%%

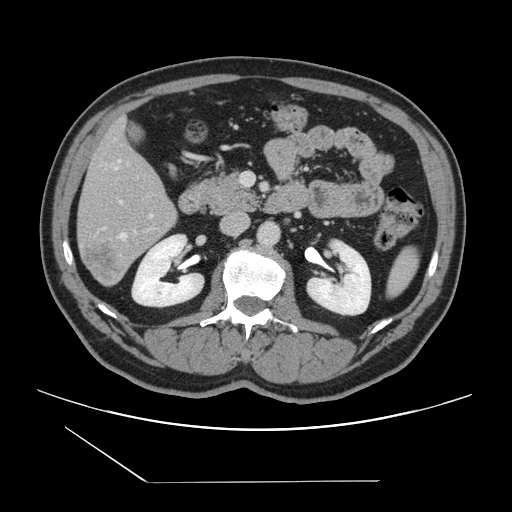
Contrast-enhanced abdominal CT, one axial slice. Slice 59 of 157 in the series (ordered by position). 120 kVp. Intravenous contrast given. Soft-tissue window (W 400 / L 40 HU). 2.5 mm slice thickness. 512 × 512 image matrix, field of view 407 × 407 mm. From the clinical record (not read from this slice): patient: female, age 39 years at operation; diagnosis: colorectal cancer liver metastases, imaged before liver resection; multiple liver metastases: yes.
Outlined on this slice (outlined manually by an expert reader):
- hepatic veins: bounding box <116,160,135,239> (left, top, right, bottom; pixels)
- liver: <78,122,177,286>
- planned liver remnant (the part of the liver to remain after resection): <79,122,169,218>
- portal vein (with intrahepatic branches): <103,200,153,228>
- liver metastasis: <82,242,128,284>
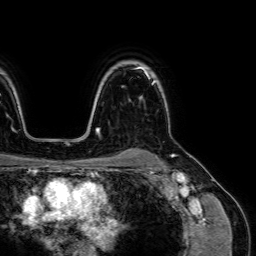
Breast MRI (dynamic contrast-enhanced), one axial slice. Slice 54 of 64 in the series (ordered by position). Cropped to one breast. Dynamic contrast-enhanced series, time point 2 of 7 at this slice position (early post-contrast). 1.5 T. TE 2.6 ms, TR 5.2 ms. 2.5 mm slice thickness. 256 × 256 image matrix, field of view 230 × 230 mm. Female patient.
Structures marked on this image (semi-automatic segmentation, software-assisted and operator-edited):
- enhancing-tissue mask used for the functional tumour volume (all voxels passing the contrast-enhancement thresholds inside the analysis volume; usually the tumour): box from (x=140, y=74) to (x=150, y=100) px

%%

* [ACTIVITY]: Going by the data above, give back only the lines from the one containing "- liver: <78,122,177,286>" through the one containing "Breast MRI (dynamic", exactly as they stand, both ends included and no images.

* [SOLUTION TO THE EXERCISE]:
- liver: <78,122,177,286>
- planned liver remnant (the part of the liver to remain after resection): <79,122,169,218>
- portal vein (with intrahepatic branches): <103,200,153,228>
- liver metastasis: <82,242,128,284>
Breast MRI (dynamic contrast-enhanced), one axial slice. Slice 54 of 64 in the series (ordered by position). Cropped to one breast. Dynamic contrast-enhanced series, time point 2 of 7 at this slice position (early post-contrast). 1.5 T. TE 2.6 ms, TR 5.2 ms. 2.5 mm slice thickness. 256 × 256 image matrix, field of view 230 × 230 mm. Female patient.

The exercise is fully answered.